Task directions:
Output every line of the rows below word for word, leaving out the pictures.

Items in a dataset

----------

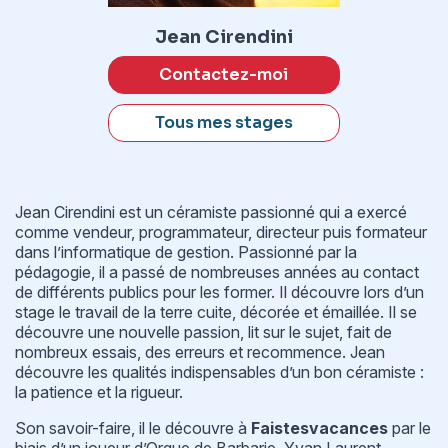
Jean Cirendini
Contactez-moi
Tous mes stages
Jean Cirendini est un céramiste passionné qui a exercé
comme vendeur, programmateur, directeur puis formateur
dans l’informatique de gestion. Passionné par la
pédagogie, il a passé de nombreuses années au contact
de différents publics pour les former. Il découvre lors d’un
stage le travail de la terre cuite, décorée et émaillée. Il se
découvre une nouvelle passion, lit sur le sujet, fait de
nombreux essais, des erreurs et recommence. Jean
découvre les qualités indispensables d’un bon céramiste :
la patience et la rigueur.
Son savoir-faire, il le découvre à
Faistesvacances
par le
biais d’un joueur d’Orgue de Barbarie, Yvan Laurent,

----------

Exercise output:
Jean Cirendini
Contactez-moi
Tous mes stages
Jean Cirendini est un céramiste passionné qui a exercé
comme vendeur, programmateur, directeur puis formateur
dans l’informatique de gestion. Passionné par la
pédagogie, il a passé de nombreuses années au contact
de différents publics pour les former. Il découvre lors d’un
stage le travail de la terre cuite, décorée et émaillée. Il se
découvre une nouvelle passion, lit sur le sujet, fait de
nombreux essais, des erreurs et recommence. Jean
découvre les qualités indispensables d’un bon céramiste :
la patience et la rigueur.
Son savoir-faire, il le découvre à
Faistesvacances
par le
biais d’un joueur d’Orgue de Barbarie, Yvan Laurent,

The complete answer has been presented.